Uitspraak 202201368/1/A2


Volledige tekst

202201368/1/A2.
Datum uitspraak: 3 mei 2023

AFDELING
BESTUURSRECHTSPRAAK

Uitspraak op het hoger beroep van:

[appellant], wonend te [woonplaats],

tegen de uitspraak van de rechtbank Noord­-Nederland van 28 januari 2022 in zaak nr. 21/1762 in het geding tussen:

[appellant]

en

Instituut Mijnbouwschade Groningen.

Procesverloop

Bij besluit van 6 januari 2021 heeft het Instituut aan [appellant] een schadevergoeding vermeerderd met wettelijke rente toegekend van € 20.639,22 voor de waardedaling van zijn woning.

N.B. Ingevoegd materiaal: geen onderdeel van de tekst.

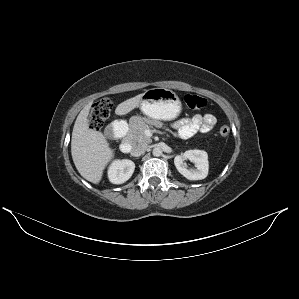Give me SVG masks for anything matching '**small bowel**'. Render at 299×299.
<instances>
[{
    "mask_svg": "<svg viewBox=\"0 0 299 299\" xmlns=\"http://www.w3.org/2000/svg\"><path fill=\"white\" fill-rule=\"evenodd\" d=\"M216 124V118L212 114H197L191 118H182L173 124L176 135L180 138H189L196 133H209Z\"/></svg>",
    "mask_w": 299,
    "mask_h": 299,
    "instance_id": "1",
    "label": "small bowel"
}]
</instances>
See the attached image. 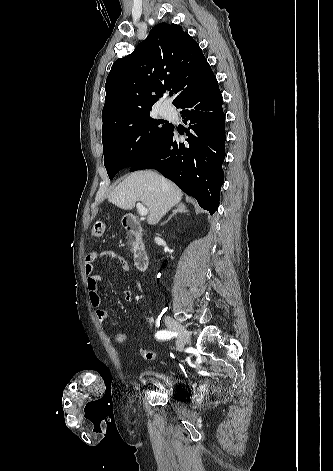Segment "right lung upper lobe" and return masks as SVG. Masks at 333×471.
Returning a JSON list of instances; mask_svg holds the SVG:
<instances>
[{
    "instance_id": "1",
    "label": "right lung upper lobe",
    "mask_w": 333,
    "mask_h": 471,
    "mask_svg": "<svg viewBox=\"0 0 333 471\" xmlns=\"http://www.w3.org/2000/svg\"><path fill=\"white\" fill-rule=\"evenodd\" d=\"M210 73L201 48L181 26L156 25L133 53L113 63L106 80L102 131L151 110L166 90L177 94V106Z\"/></svg>"
}]
</instances>
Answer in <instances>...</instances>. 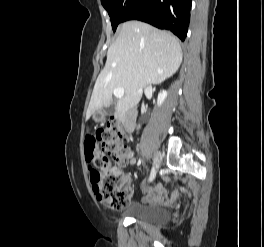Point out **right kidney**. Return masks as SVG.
I'll return each mask as SVG.
<instances>
[{
	"instance_id": "obj_1",
	"label": "right kidney",
	"mask_w": 264,
	"mask_h": 247,
	"mask_svg": "<svg viewBox=\"0 0 264 247\" xmlns=\"http://www.w3.org/2000/svg\"><path fill=\"white\" fill-rule=\"evenodd\" d=\"M167 97V91L163 90L158 94V98H157V104L158 106H161L162 103L164 102V100Z\"/></svg>"
}]
</instances>
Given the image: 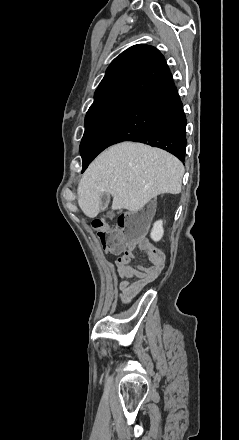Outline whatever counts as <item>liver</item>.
<instances>
[{"mask_svg":"<svg viewBox=\"0 0 239 440\" xmlns=\"http://www.w3.org/2000/svg\"><path fill=\"white\" fill-rule=\"evenodd\" d=\"M184 166L172 154L144 144L122 142L107 148L84 172L78 204L96 218L103 192L113 196L111 210L138 212L158 194H180Z\"/></svg>","mask_w":239,"mask_h":440,"instance_id":"1","label":"liver"}]
</instances>
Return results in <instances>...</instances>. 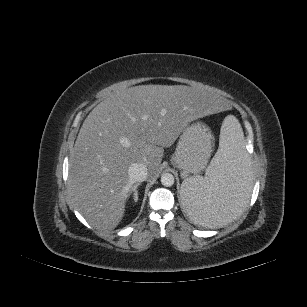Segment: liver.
Listing matches in <instances>:
<instances>
[{"mask_svg":"<svg viewBox=\"0 0 307 307\" xmlns=\"http://www.w3.org/2000/svg\"><path fill=\"white\" fill-rule=\"evenodd\" d=\"M217 94L184 85H140L112 93L84 120L69 162L68 186L77 210L95 228L121 222L138 162L156 174L164 148L193 120L226 112Z\"/></svg>","mask_w":307,"mask_h":307,"instance_id":"1","label":"liver"}]
</instances>
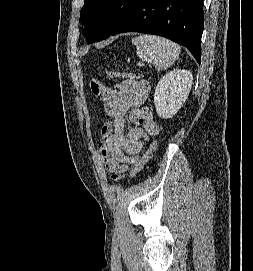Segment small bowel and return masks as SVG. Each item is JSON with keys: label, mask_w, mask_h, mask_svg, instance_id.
<instances>
[{"label": "small bowel", "mask_w": 253, "mask_h": 271, "mask_svg": "<svg viewBox=\"0 0 253 271\" xmlns=\"http://www.w3.org/2000/svg\"><path fill=\"white\" fill-rule=\"evenodd\" d=\"M150 84L143 79L124 77L118 89L103 88L98 99L109 119L101 128L98 153L112 174L122 175L139 159L144 141L159 134L153 112L145 107ZM133 126L126 130V118Z\"/></svg>", "instance_id": "1"}]
</instances>
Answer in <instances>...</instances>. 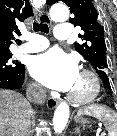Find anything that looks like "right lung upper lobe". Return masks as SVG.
Returning <instances> with one entry per match:
<instances>
[{
    "label": "right lung upper lobe",
    "mask_w": 117,
    "mask_h": 136,
    "mask_svg": "<svg viewBox=\"0 0 117 136\" xmlns=\"http://www.w3.org/2000/svg\"><path fill=\"white\" fill-rule=\"evenodd\" d=\"M32 15L29 0H0V53L9 52L11 40L21 35L19 24Z\"/></svg>",
    "instance_id": "1"
}]
</instances>
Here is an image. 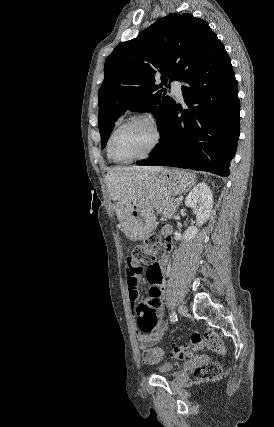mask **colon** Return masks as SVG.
<instances>
[{"instance_id":"1","label":"colon","mask_w":274,"mask_h":427,"mask_svg":"<svg viewBox=\"0 0 274 427\" xmlns=\"http://www.w3.org/2000/svg\"><path fill=\"white\" fill-rule=\"evenodd\" d=\"M130 259H133V264H126L128 267L140 269L141 265H146V261L156 259L157 253L161 252L160 238L156 234H152L147 239L143 240L139 245L129 250ZM210 349L219 353H224L225 348L222 346L220 337L214 332H194L191 335V340L188 343L175 345L172 347L171 356L176 359H188L196 351L202 349ZM167 351L163 347H145L142 356L143 364H155L157 359H166ZM223 375V367L218 362H210L200 367L197 370V377L201 381L217 380Z\"/></svg>"}]
</instances>
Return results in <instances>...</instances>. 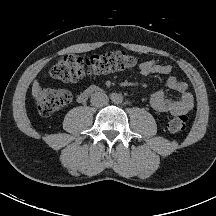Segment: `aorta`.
<instances>
[{
    "label": "aorta",
    "mask_w": 216,
    "mask_h": 216,
    "mask_svg": "<svg viewBox=\"0 0 216 216\" xmlns=\"http://www.w3.org/2000/svg\"><path fill=\"white\" fill-rule=\"evenodd\" d=\"M111 100H112L115 104H119V103H122V102H123V96H122V94L114 93V94H112V96H111Z\"/></svg>",
    "instance_id": "762f6f07"
}]
</instances>
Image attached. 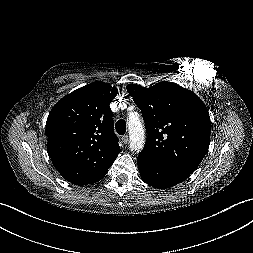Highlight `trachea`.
Masks as SVG:
<instances>
[{"mask_svg":"<svg viewBox=\"0 0 253 253\" xmlns=\"http://www.w3.org/2000/svg\"><path fill=\"white\" fill-rule=\"evenodd\" d=\"M115 128L119 135H124L126 133V122L123 119L118 120Z\"/></svg>","mask_w":253,"mask_h":253,"instance_id":"trachea-1","label":"trachea"}]
</instances>
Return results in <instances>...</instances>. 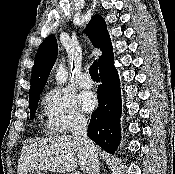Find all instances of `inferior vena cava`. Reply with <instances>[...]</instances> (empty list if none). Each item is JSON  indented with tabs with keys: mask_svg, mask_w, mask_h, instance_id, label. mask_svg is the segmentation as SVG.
I'll list each match as a JSON object with an SVG mask.
<instances>
[{
	"mask_svg": "<svg viewBox=\"0 0 175 174\" xmlns=\"http://www.w3.org/2000/svg\"><path fill=\"white\" fill-rule=\"evenodd\" d=\"M87 127V120L85 118H78L74 123V127L72 128V135L78 142L84 145L90 156V170L88 174H100L98 149L96 145L87 137Z\"/></svg>",
	"mask_w": 175,
	"mask_h": 174,
	"instance_id": "1",
	"label": "inferior vena cava"
}]
</instances>
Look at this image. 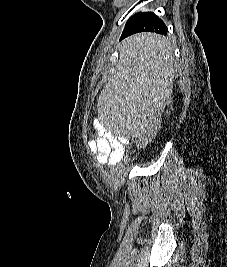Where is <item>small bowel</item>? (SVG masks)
Returning a JSON list of instances; mask_svg holds the SVG:
<instances>
[{
    "instance_id": "small-bowel-1",
    "label": "small bowel",
    "mask_w": 227,
    "mask_h": 267,
    "mask_svg": "<svg viewBox=\"0 0 227 267\" xmlns=\"http://www.w3.org/2000/svg\"><path fill=\"white\" fill-rule=\"evenodd\" d=\"M129 143L128 137H118V135L99 129L98 137L89 142V149L97 153V159L100 163L113 165L122 159L125 147Z\"/></svg>"
}]
</instances>
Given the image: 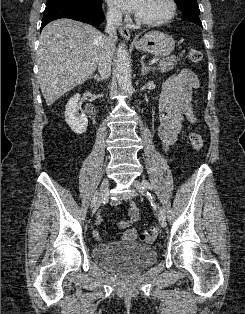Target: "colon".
<instances>
[{"label": "colon", "instance_id": "colon-1", "mask_svg": "<svg viewBox=\"0 0 245 314\" xmlns=\"http://www.w3.org/2000/svg\"><path fill=\"white\" fill-rule=\"evenodd\" d=\"M188 58L191 62L197 63L202 59V53L198 49H191L188 53ZM189 142L195 151H199L203 146V140L200 134L191 132L189 134ZM158 230L153 227L149 231L143 232L139 236V240L144 243H151L155 240Z\"/></svg>", "mask_w": 245, "mask_h": 314}]
</instances>
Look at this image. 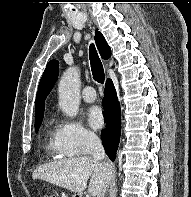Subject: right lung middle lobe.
<instances>
[{"instance_id":"1","label":"right lung middle lobe","mask_w":191,"mask_h":197,"mask_svg":"<svg viewBox=\"0 0 191 197\" xmlns=\"http://www.w3.org/2000/svg\"><path fill=\"white\" fill-rule=\"evenodd\" d=\"M41 121L35 124V131L38 130V128L40 127Z\"/></svg>"}]
</instances>
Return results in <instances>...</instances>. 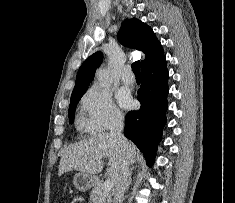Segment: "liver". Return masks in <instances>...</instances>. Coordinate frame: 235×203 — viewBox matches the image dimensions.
<instances>
[{
    "label": "liver",
    "instance_id": "obj_1",
    "mask_svg": "<svg viewBox=\"0 0 235 203\" xmlns=\"http://www.w3.org/2000/svg\"><path fill=\"white\" fill-rule=\"evenodd\" d=\"M128 153L129 164H134L138 150L129 142ZM97 158L101 159L97 160ZM103 158H108L107 174L115 184L121 174L126 153L121 148L119 141L107 132L94 134L68 146L62 152L58 175L76 170L95 177L103 169Z\"/></svg>",
    "mask_w": 235,
    "mask_h": 203
}]
</instances>
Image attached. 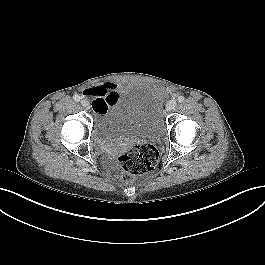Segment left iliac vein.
<instances>
[{
	"label": "left iliac vein",
	"mask_w": 265,
	"mask_h": 265,
	"mask_svg": "<svg viewBox=\"0 0 265 265\" xmlns=\"http://www.w3.org/2000/svg\"><path fill=\"white\" fill-rule=\"evenodd\" d=\"M176 107V101L175 100H170L167 105H166V110L167 111H172Z\"/></svg>",
	"instance_id": "4c4485c4"
}]
</instances>
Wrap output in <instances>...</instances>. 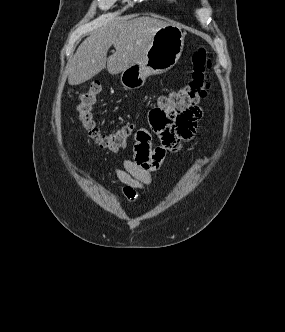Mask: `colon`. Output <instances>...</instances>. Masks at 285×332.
<instances>
[{"instance_id":"5ec220e1","label":"colon","mask_w":285,"mask_h":332,"mask_svg":"<svg viewBox=\"0 0 285 332\" xmlns=\"http://www.w3.org/2000/svg\"><path fill=\"white\" fill-rule=\"evenodd\" d=\"M192 80L191 82L177 90L161 96L154 106L177 107L181 113L205 98L210 87L209 70L211 61L203 47L197 49L192 55ZM102 90L99 81L92 82L87 89L80 93L76 105L77 117L87 132L101 148L109 151H118L127 145L133 132L132 125L123 126L109 133L100 131L94 109L98 101V95Z\"/></svg>"}]
</instances>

Bij besluit van 11 mei 2021 heeft het Instituut het door [appellant] daartegen gemaakte bezwaar ongegrond verklaard.

Bij uitspraak van 28 januari 2022 heeft de rechtbank het door [appellant] daartegen ingestelde beroep ongegrond verklaard. Deze uitspraak is aangehecht.

Tegen deze uitspraak heeft [appellant] hoger beroep ingesteld.

Het Instituut heeft een schriftelijke uiteenzetting gegeven.

[appellant] en het Instituut hebben ieder nadere stukken ingediend.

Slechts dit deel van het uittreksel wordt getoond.